Gli ulteriori rilievi che si appuntano sull’accertamento compiuto dalla Corte territoriale sulla situazione interna della Costa D’Avorio si limitano ad esprimere un mero dissenso rispetto alle conclusioni cui il Collegio censurato è pervenuto. Nondimeno, al cospetto di una motivazione che ha dato conto, in maniera compiuta ed argomentata, dell’assenza, nell’attualità, in Costa D’Avorio, di una situazione di violenza generalizzata e di conflitto armato tale da esporre a pericolo la popolazione civile, il richiamo, attraverso il riferimento al dovere di integrazione istruttoria officiosa a fonti ulteriori quanto alla situazione del detto Stato, si appalesa come un tentativo di rimettere in discussione un accertamento in fatto congruamente compiuto dai giudici di merito.

3. Inammissibile è anche il motivo che attinge il diniego della protezione umanitaria, lo stesso essendo stato articolato del tutto genericamente, vuoi perchè non sono stati indicati elementi e riferimenti atti ad individuare, nei loro termini esatti, i rilievi contenuto nell’atto di appello con riguardo alla misura tutoria minore, asseritamente preteriti dal giudice censurato come sarebbe stato necessario in ossequio al principio di autosufficienza del ricorso per cassazione (Sez. 1 -, Ordinanza n. 7499 del 15/03/2019, Rv. 653628 – 01; Sez. 1 -, Sentenza n. 2771 del 02/02/2017, Rv. 643715 – 01) -; vuoi perchè non è stata offerta alcuna indicazione circa il momento processuale nel quale i documenti attestanti l’integrazione lavorativa della richiedente sarebbero stati versati in atti per costituire oggetto di discussione tra le parti.

4. Per tutto quanto sopra esposto, il ricorso deve essere dichiarato inammissibile. Nulla è dovuto a titolo di spese, poichè l’intimato non si è costituito in giudizio. Non ricorrono l’presupposti per l’applicazione del doppio contributo di cui al D.P.R. 30 maggio 2002, n. 115, art. 13, comma 1 quater, il ricorrente essendo stato ammesso al patrocinio a spese dello Stato.

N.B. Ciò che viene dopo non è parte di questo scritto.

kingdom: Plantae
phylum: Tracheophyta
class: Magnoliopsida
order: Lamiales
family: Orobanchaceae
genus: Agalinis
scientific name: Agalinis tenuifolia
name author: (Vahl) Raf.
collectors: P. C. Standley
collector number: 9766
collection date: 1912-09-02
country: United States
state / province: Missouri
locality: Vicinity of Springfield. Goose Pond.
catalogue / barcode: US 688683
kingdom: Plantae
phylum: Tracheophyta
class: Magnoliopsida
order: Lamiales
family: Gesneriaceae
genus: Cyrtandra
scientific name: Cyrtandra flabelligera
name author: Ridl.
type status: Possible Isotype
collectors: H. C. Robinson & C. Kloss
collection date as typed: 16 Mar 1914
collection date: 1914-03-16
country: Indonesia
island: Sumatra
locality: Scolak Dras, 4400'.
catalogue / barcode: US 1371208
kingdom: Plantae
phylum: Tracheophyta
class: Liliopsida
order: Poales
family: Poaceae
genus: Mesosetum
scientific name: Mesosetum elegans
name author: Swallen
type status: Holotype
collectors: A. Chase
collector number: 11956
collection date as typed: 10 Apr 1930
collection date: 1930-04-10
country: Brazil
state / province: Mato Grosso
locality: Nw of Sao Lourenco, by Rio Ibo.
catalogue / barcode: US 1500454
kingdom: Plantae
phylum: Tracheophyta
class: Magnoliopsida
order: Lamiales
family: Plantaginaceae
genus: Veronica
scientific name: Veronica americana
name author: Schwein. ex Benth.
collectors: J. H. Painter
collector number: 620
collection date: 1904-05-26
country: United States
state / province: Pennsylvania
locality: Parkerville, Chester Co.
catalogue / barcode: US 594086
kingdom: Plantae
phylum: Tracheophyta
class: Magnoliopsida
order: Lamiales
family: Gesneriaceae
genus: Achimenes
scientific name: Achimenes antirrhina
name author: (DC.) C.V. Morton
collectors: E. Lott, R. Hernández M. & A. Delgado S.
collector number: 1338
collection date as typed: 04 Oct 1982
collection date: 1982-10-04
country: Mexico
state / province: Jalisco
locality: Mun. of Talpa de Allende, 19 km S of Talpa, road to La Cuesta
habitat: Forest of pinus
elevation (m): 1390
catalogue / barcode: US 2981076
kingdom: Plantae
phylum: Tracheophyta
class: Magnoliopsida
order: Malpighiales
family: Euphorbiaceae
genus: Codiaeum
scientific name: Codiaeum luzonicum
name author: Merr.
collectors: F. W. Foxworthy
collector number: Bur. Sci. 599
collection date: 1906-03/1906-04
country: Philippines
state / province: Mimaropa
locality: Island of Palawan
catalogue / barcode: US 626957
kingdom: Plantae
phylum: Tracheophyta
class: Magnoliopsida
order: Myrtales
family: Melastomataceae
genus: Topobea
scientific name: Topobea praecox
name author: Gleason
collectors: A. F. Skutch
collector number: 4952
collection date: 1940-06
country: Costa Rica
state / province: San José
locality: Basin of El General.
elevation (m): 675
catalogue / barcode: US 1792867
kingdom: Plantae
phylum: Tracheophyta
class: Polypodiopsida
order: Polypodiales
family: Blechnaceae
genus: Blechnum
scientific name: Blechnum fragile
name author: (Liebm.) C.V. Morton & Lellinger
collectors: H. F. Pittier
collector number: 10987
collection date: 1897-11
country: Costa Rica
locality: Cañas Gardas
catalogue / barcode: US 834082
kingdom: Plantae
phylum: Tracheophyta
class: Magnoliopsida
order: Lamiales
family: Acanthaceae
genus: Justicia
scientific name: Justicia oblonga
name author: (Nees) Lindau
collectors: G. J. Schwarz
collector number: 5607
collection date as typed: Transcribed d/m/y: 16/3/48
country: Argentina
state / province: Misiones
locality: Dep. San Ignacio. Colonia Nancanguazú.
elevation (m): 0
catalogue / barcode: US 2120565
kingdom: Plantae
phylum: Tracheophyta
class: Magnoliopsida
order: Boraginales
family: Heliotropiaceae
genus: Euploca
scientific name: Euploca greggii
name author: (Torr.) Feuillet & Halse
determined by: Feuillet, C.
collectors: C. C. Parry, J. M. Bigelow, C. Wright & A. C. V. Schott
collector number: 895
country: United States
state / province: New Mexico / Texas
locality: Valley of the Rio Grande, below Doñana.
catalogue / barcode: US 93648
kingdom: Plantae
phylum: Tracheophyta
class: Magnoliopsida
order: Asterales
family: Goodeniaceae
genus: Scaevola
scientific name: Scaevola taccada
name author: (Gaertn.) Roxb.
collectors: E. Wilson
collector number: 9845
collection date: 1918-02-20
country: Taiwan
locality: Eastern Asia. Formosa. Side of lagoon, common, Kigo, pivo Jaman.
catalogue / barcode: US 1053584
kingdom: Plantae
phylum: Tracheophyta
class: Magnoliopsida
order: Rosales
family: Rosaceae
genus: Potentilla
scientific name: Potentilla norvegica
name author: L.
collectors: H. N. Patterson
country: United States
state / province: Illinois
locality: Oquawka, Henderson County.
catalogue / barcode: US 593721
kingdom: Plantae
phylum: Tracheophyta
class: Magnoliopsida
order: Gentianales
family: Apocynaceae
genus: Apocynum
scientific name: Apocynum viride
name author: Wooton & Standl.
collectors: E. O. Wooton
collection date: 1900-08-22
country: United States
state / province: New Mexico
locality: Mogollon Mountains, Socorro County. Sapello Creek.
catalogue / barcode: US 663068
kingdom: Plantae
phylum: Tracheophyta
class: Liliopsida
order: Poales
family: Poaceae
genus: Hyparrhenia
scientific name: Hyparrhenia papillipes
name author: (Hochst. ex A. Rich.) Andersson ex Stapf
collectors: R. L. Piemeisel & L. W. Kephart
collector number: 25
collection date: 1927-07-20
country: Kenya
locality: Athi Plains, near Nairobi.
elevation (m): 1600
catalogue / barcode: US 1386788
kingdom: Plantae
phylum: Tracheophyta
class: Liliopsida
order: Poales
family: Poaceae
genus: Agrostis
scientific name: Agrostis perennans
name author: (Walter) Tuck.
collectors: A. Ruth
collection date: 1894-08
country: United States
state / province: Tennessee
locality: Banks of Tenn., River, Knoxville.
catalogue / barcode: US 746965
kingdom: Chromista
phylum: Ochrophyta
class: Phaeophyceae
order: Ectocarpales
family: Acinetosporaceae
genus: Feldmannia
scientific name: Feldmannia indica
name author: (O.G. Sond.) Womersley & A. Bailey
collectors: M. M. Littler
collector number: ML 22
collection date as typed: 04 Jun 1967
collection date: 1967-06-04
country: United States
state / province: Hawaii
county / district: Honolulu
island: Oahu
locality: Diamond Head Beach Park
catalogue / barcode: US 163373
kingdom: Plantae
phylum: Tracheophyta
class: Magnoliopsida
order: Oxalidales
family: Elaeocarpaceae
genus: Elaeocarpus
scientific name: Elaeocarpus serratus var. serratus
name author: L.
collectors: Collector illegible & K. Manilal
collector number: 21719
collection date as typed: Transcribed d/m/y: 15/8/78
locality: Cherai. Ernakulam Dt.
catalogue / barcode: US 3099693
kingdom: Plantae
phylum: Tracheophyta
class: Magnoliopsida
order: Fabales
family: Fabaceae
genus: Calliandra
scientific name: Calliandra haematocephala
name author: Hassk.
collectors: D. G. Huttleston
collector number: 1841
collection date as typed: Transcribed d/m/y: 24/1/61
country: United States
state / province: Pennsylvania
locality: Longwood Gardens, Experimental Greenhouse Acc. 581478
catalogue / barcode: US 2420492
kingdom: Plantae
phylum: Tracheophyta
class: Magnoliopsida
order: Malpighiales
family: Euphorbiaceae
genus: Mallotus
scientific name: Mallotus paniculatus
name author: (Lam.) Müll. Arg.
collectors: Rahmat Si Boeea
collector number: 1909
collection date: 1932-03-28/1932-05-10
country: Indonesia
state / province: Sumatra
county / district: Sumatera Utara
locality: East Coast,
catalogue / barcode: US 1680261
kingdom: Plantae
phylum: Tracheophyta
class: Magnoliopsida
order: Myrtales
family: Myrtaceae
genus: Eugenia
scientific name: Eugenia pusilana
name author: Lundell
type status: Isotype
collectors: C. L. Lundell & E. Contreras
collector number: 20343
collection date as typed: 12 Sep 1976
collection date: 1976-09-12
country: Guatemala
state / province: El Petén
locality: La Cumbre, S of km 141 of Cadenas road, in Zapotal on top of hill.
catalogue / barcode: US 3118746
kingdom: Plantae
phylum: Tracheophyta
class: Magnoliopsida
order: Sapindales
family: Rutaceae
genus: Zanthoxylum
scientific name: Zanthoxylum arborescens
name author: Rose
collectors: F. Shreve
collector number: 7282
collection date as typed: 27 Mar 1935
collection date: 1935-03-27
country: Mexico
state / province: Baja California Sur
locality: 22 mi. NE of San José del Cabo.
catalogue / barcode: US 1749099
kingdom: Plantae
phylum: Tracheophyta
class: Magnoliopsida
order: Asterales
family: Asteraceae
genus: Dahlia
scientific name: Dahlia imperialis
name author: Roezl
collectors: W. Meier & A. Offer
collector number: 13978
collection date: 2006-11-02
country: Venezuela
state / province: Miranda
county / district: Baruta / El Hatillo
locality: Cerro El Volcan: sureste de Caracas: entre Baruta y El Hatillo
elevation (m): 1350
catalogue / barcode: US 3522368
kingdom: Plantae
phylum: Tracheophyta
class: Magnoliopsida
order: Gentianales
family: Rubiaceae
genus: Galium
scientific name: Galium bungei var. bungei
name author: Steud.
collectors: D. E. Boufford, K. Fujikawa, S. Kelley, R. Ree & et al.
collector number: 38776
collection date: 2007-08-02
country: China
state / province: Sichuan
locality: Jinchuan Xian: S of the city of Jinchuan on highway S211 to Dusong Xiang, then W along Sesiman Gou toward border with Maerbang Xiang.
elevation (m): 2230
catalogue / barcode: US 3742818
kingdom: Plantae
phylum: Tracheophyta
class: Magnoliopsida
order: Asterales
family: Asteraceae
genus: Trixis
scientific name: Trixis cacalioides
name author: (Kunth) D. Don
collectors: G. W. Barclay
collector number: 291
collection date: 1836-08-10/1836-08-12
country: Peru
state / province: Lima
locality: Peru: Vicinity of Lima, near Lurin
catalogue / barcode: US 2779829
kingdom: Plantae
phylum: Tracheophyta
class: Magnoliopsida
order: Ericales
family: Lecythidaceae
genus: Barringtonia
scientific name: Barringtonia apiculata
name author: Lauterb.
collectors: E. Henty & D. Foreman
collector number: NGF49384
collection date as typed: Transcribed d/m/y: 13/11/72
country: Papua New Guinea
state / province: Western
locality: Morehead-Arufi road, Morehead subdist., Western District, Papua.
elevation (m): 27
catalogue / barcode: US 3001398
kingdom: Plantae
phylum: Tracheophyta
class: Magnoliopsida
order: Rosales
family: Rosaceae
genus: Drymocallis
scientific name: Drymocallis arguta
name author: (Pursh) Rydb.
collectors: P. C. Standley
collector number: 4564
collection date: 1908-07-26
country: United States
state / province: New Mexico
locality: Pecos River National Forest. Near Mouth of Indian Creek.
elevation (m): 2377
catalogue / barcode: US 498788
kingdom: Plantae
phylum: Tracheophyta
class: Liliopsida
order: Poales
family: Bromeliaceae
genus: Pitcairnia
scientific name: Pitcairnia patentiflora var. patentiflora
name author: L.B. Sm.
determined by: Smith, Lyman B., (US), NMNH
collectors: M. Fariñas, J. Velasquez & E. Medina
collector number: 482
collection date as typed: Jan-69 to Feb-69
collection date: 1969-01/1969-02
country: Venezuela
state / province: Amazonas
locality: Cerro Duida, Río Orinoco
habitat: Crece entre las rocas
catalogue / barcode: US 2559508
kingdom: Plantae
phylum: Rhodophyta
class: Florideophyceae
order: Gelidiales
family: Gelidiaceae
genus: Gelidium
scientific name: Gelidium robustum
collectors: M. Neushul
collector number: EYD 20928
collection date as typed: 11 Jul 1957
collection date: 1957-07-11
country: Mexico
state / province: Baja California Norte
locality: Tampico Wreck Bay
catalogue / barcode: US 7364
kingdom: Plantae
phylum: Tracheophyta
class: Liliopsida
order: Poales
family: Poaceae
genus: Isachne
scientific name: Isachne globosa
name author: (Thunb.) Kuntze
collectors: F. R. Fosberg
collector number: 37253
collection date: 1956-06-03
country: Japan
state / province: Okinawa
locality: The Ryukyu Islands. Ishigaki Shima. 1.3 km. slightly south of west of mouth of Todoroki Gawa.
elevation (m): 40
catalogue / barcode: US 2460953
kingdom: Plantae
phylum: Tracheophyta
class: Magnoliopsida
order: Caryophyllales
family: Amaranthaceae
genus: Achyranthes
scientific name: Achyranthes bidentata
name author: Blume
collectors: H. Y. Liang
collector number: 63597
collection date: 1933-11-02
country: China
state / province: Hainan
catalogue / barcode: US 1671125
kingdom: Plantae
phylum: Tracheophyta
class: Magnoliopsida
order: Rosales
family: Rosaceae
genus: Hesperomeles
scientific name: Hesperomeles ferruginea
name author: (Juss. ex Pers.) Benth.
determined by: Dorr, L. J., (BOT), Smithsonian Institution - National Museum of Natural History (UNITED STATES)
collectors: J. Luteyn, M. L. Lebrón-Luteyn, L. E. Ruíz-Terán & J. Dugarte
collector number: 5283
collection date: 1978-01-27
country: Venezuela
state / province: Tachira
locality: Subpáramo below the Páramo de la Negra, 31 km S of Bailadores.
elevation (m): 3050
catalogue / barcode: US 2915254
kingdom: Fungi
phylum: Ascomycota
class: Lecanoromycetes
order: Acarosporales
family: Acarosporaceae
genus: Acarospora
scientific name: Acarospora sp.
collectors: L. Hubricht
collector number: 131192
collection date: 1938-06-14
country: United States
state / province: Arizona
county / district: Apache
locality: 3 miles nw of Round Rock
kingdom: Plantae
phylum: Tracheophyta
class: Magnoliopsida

5. Non vi è luogo a provvedere sulla liquidazione dei compensi a spese dello Stato richiesta dal difensore della ricorrente in forza del principio di diritto secondo il quale, in tema di patrocinio a spese dello Stato, nella disciplina di cui al D.P.R. n. 115 del 2002, la competenza sulla liquidazione dei compensi al difensore per il ministero prestato nel giudizio di cassazione spetta, ai sensi dell’art. 83 del suddetto decreto, come modificato dalla L. n. 25 del 2005, art. 3 al giudice di rinvio, oppure a quello che ha pronunciato la sentenza passata in giudicato a seguito dell’esito del giudizio di cassazione (Sez. 6 5, Ordinanza n. 13806 del 31/05/2018, Rv. 648695 – 01; Sez. 3, Ordinanza n. 11028 del 13/05/2009, Rv. 608343 – 01).

P.Q.M.

La Corte dichiara inammissibile il ricorso. Nulla è dovuto per le spese. Non sussistono i presupposti per il versamento da parte del ricorrente dell’ulteriore importo a titolo di contributo unificato, a norma del D.P.R. 30 maggio 2002, n. 115, art. 13, comma 1 quater.

Così deciso in Roma, il 14 giugno 2019.